Sonar, in addition to adding generative artificial intelligence (AI) capabilities to its core platform for remediation vulnerabilities, also unveiled a tool that identifies vulnerabilities in code generated by artificial intelligence (AI) platforms.
AI Code Assurance makes use of the core engine Sonar, developed for analyzing code to surface issues in code generated by platforms such as Chat GPT.
At the same time, Sonar is adding AI CodeFix, a tool that invokes large language models (LLMs) to surface recommendations for improving code that development teams approve before being automatically applied.
Sonar CEO Tariq Shaukat said both tools, when involved via either the SonarQube and SonarCloud platform collectively, will improve the overall quality of code, regardless of whether a machine or a human developer created it.
Specifically, AI Code Assurance is now available on SonarQube and will be generally available in SonarCloud by the end of October. AI CodeFix is available for early access in SonarQube Enterprise Edition, SonarQube Data Center Edition, and SonarCloud Team and Enterprise plans.
There have already been instances where code generated by machines has led to outages that have been traced back to code written by generative AI platforms. Those platforms were trained using code samples of varying quality from across the web. It’s not uncommon for the code generated by those platforms to be flawed in one way or another, including the incorporation of known vulnerabilities.
Too many developers, instead of scanning and reviewing that code, tend to put too much faith in the output generated by those platforms, noted Shaukat. AI Code Assurance provides DevSecOps teams with a tool for discovering those issues in a way that can be inserted into existing DevSecOps workflows, he added. Code that has been reviewed by AI Code Assurance is assigned a badge that certifies it has already passed a set of rigorous tests.

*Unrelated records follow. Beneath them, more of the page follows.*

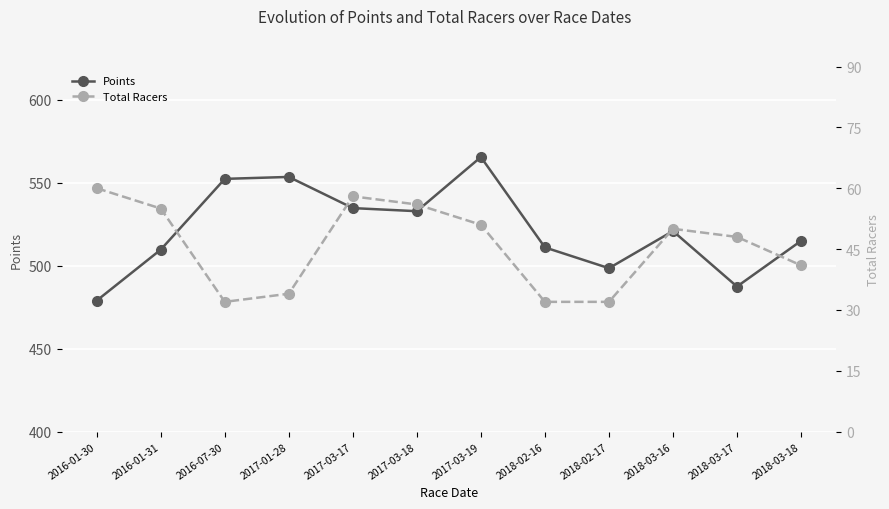

What is the average value of the Points series?

521.7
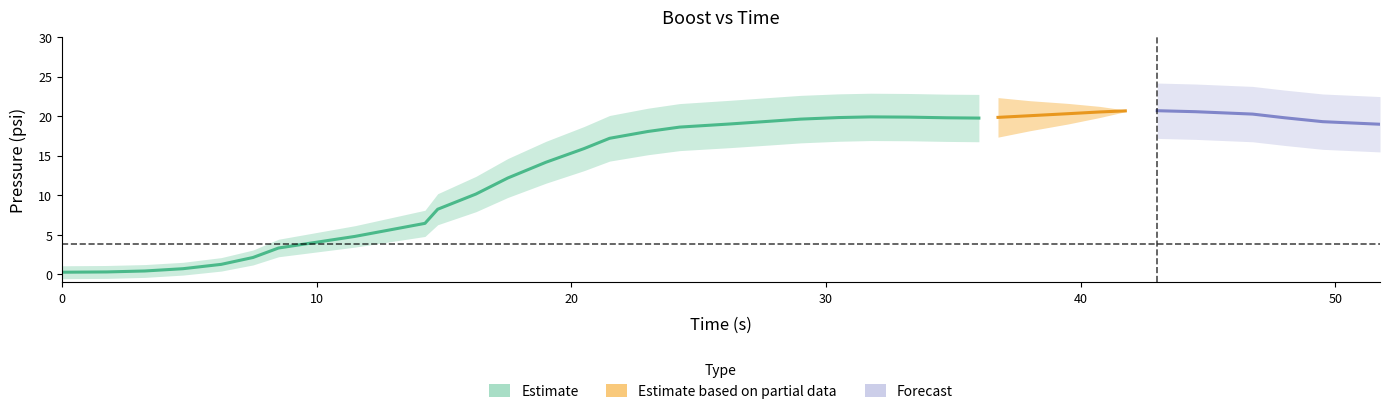

What is the sum of all boost values?

573.0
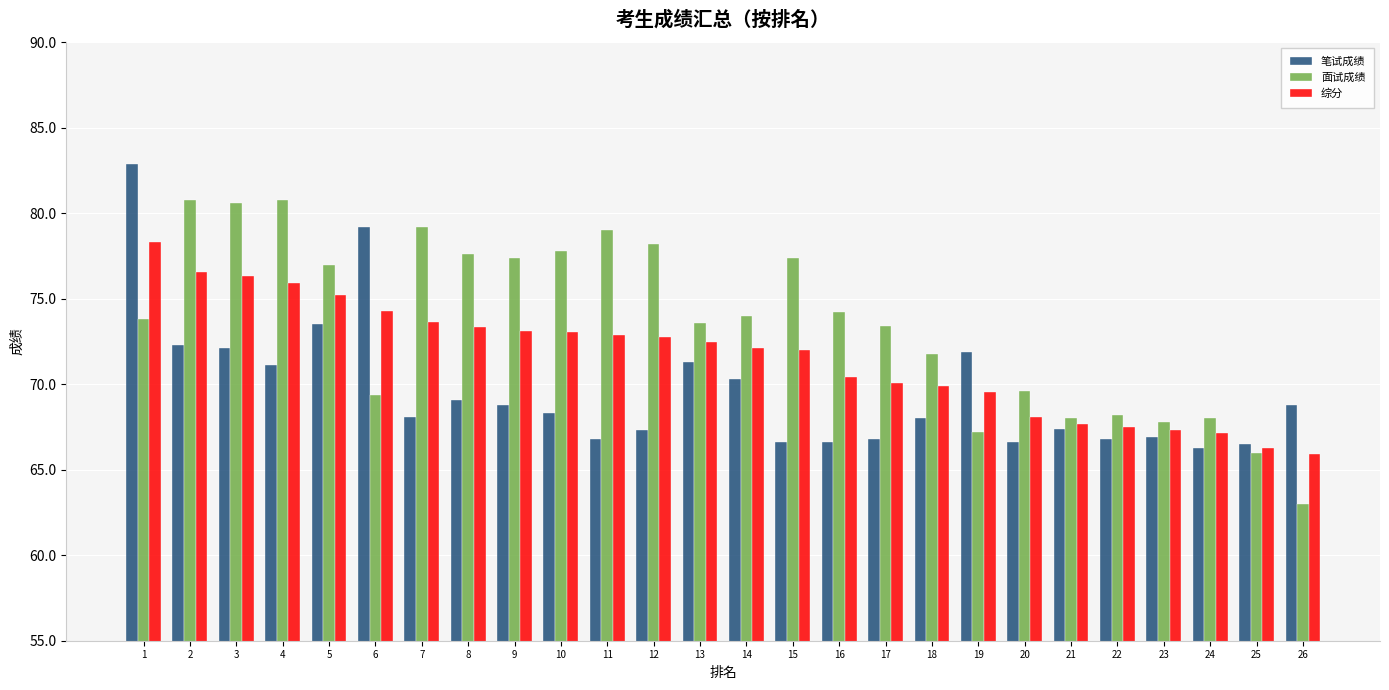

What is the average value of the 笔试成绩 series?

69.6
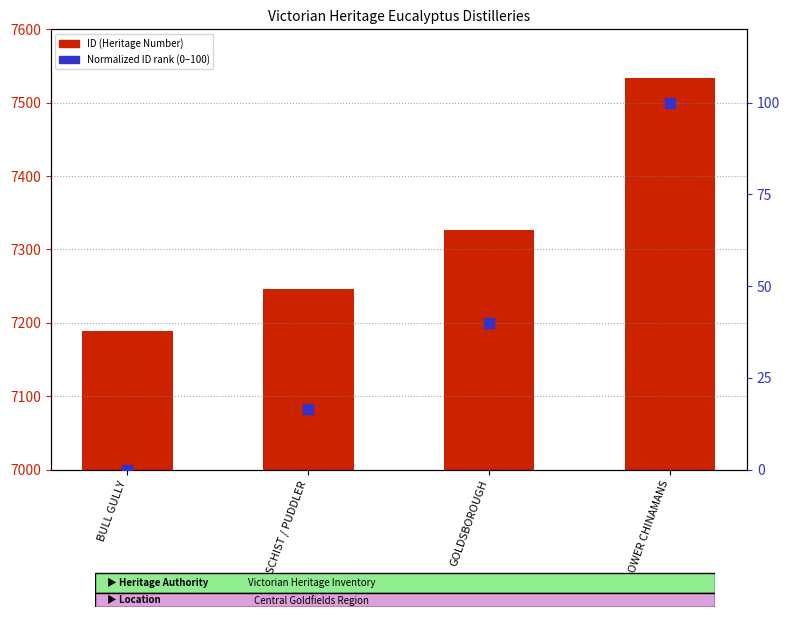

Which series has the widest spread of Y values?

ID (Heritage Number)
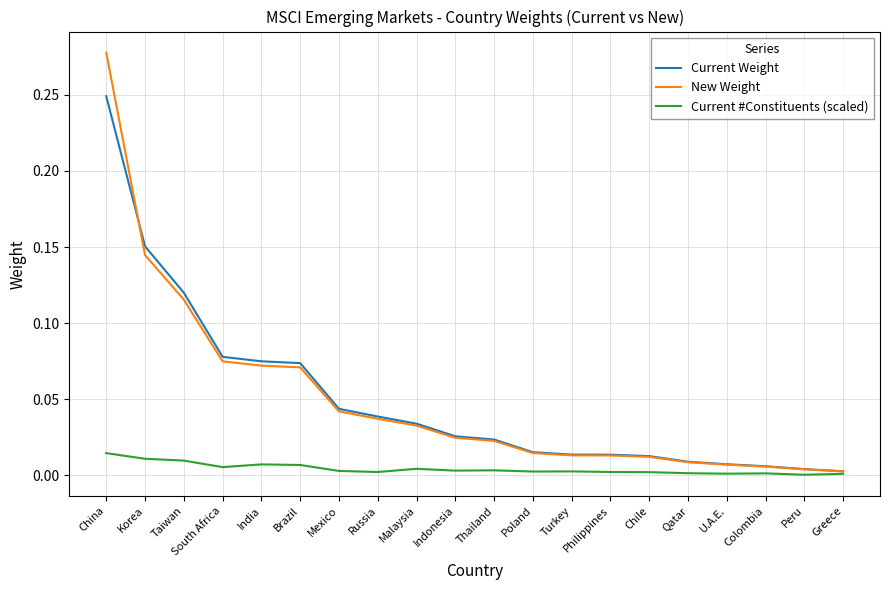

List the series in order of their peak value, highest first.

New Weight, Current Weight, Current #Constituents (scaled)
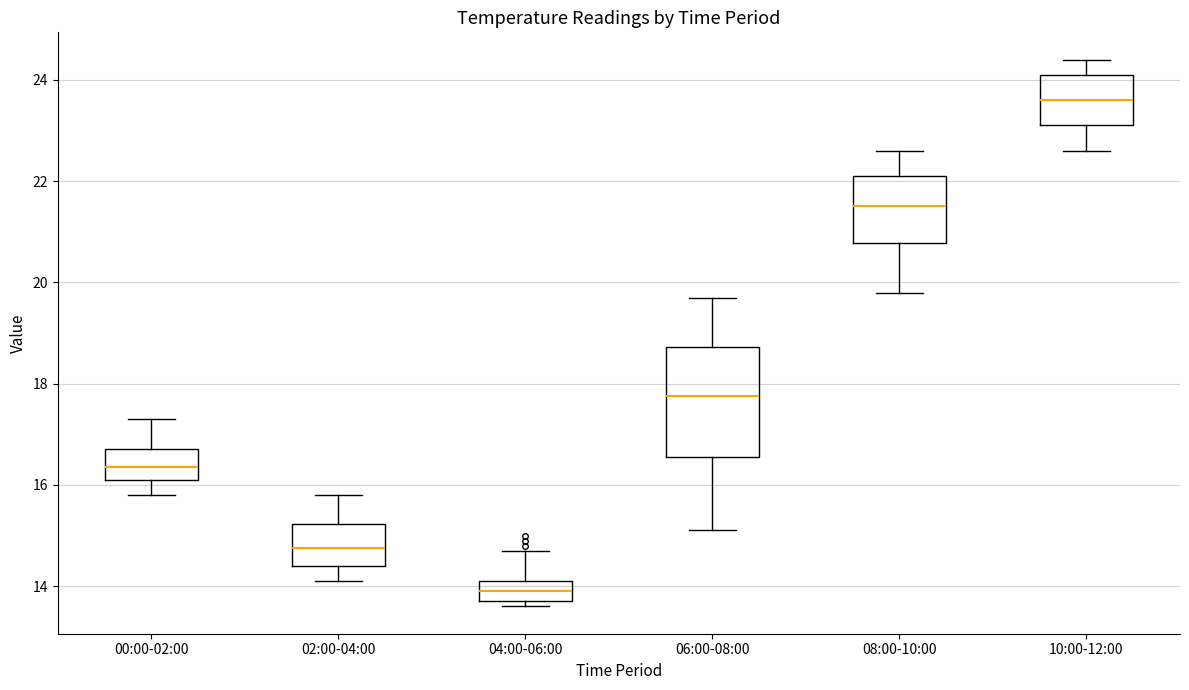

Comparing the boxes themselves (not the whiskers), which one is the tallest?

06:00-08:00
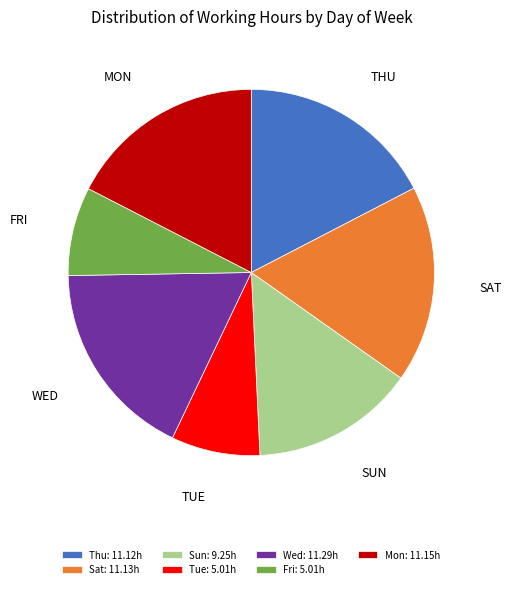

Between Fri: 5.01h and Sun: 9.25h, which is larger?

Sun: 9.25h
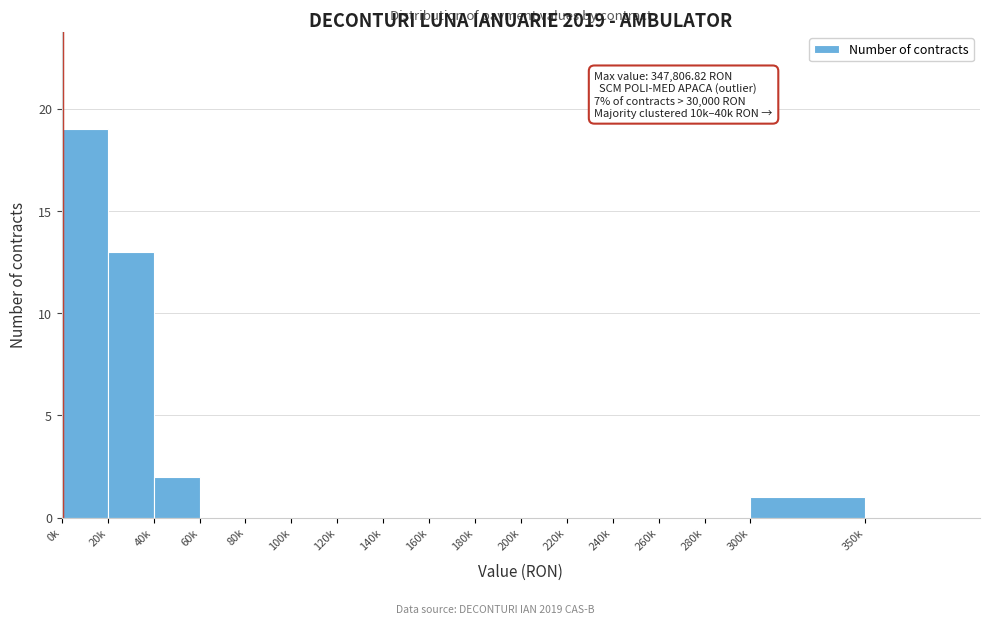

Reading left to right, list all the values displayed in this chart.

0k=19	20k=13	40k=2	60k=0	80k=0	100k=0	120k=0	140k=0	160k=0	180k=0	200k=0	220k=0	240k=0	260k=0	280k=0	300k=1	350k=0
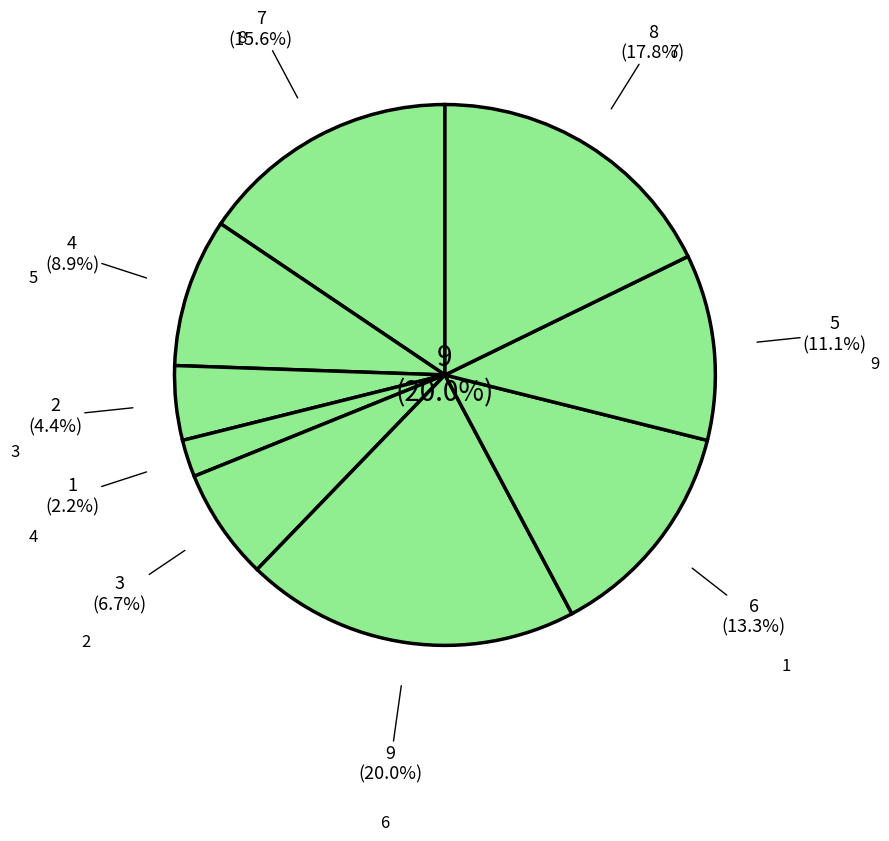

Does any single category account for the majority?

No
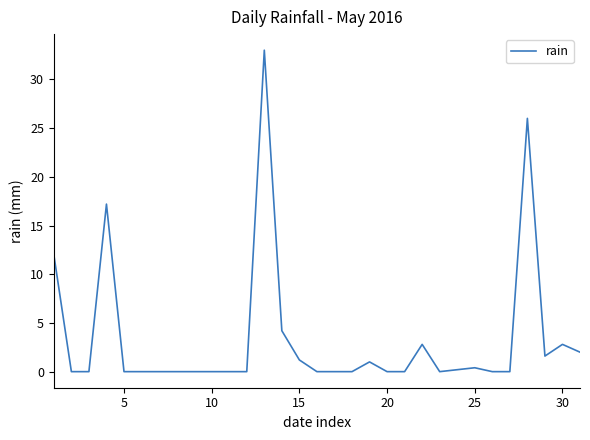

What is the difference between the maximum and minimum values?

33.0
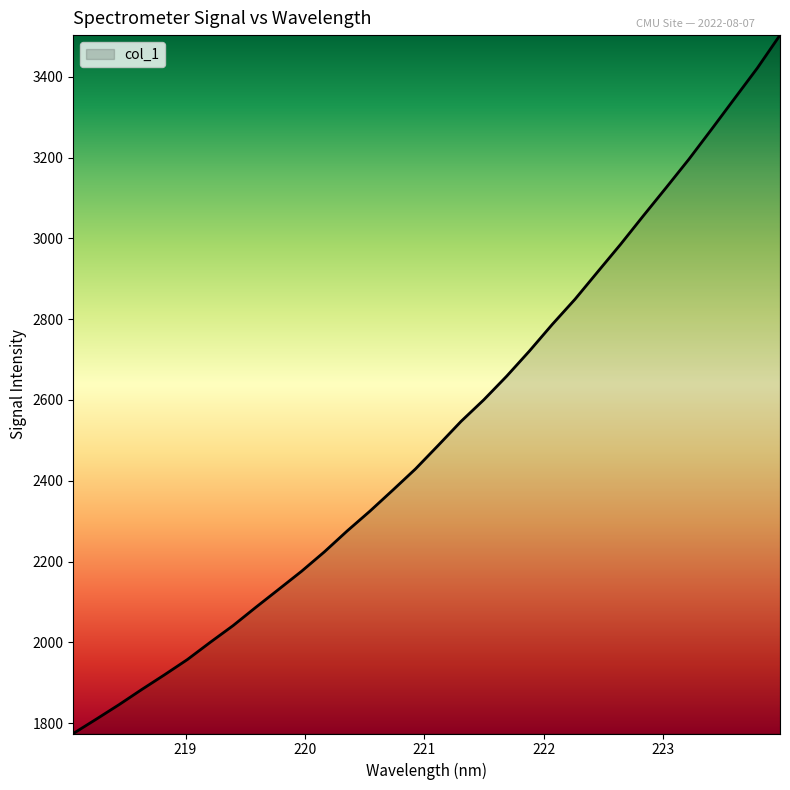

What is the difference between the maximum and minimum values?

1728.4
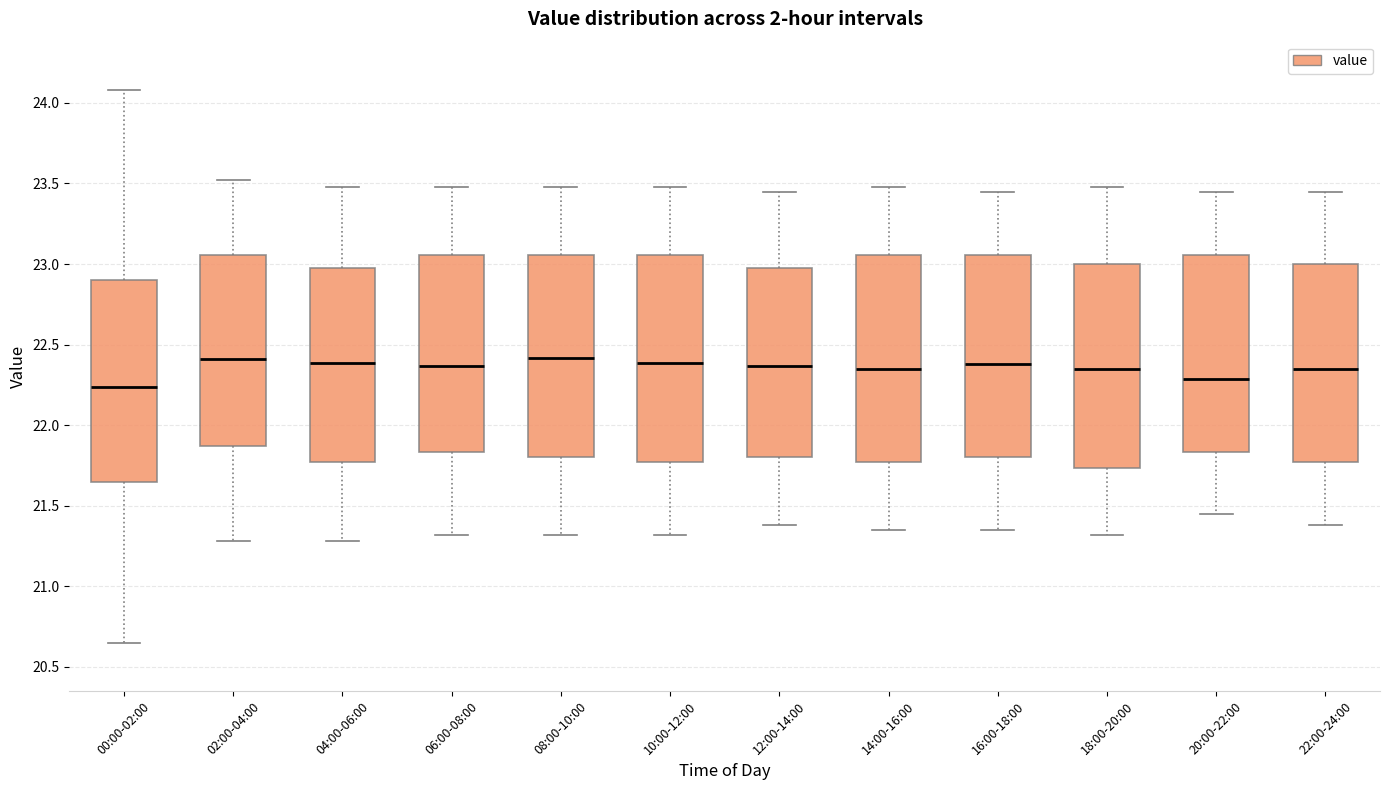

Reading left to right, read every box against the y-axis: the position of its median line, the range the box covers, and the ends of its whiskers. The values are not printed on the chart, so give them approximately, as read against the axis.

00:00-02:00: median 22.25, box 21.65 to 22.90, whiskers 20.65 to 24.10
02:00-04:00: median 22.40, box 21.85 to 23.05, whiskers 21.30 to 23.50
04:00-06:00: median 22.40, box 21.75 to 23.00, whiskers 21.30 to 23.50
06:00-08:00: median 22.35, box 21.85 to 23.05, whiskers 21.30 to 23.50
08:00-10:00: median 22.40, box 21.80 to 23.05, whiskers 21.30 to 23.50
10:00-12:00: median 22.40, box 21.75 to 23.05, whiskers 21.30 to 23.50
12:00-14:00: median 22.35, box 21.80 to 23.00, whiskers 21.40 to 23.45
14:00-16:00: median 22.35, box 21.75 to 23.05, whiskers 21.35 to 23.50
16:00-18:00: median 22.40, box 21.80 to 23.05, whiskers 21.35 to 23.45
18:00-20:00: median 22.35, box 21.75 to 23.00, whiskers 21.30 to 23.50
20:00-22:00: median 22.30, box 21.85 to 23.05, whiskers 21.45 to 23.45
22:00-24:00: median 22.35, box 21.75 to 23.00, whiskers 21.40 to 23.45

Ultimately, that capability should also boost the confidence of senior leaders of application development teams in those platforms, because the code generated is being reviewed before it is added to a build, noted Shaukat.
Thanks to the rise of generative artificial intelligence (GenAI), the volume of code that needs to be scanned will likely exponentially increase. It’s not clear whether the code generated is any more or less secure than the code developed by human developers, who often lack cybersecurity expertise themselves. Regardless of how the code was created, however, no one will know for sure how secure it is without scanning it first. In effect, Sonar is applying AI to fix code generated by AI platforms using a platform that is already employed by more than seven million developers working for organizations such as the Department of Defense, Microsoft, NASA, MasterCard, Siemens and T-Mobile.
The challenge, as always, is making sure the scan runs in an era where developers often either forget to analyze code or can’t be bothered. Whether those developers like it or not, however, when it’s later determined that the code they or a machine wrote is the root cause of cybersecurity incidents, it will quickly become everyone’s problem.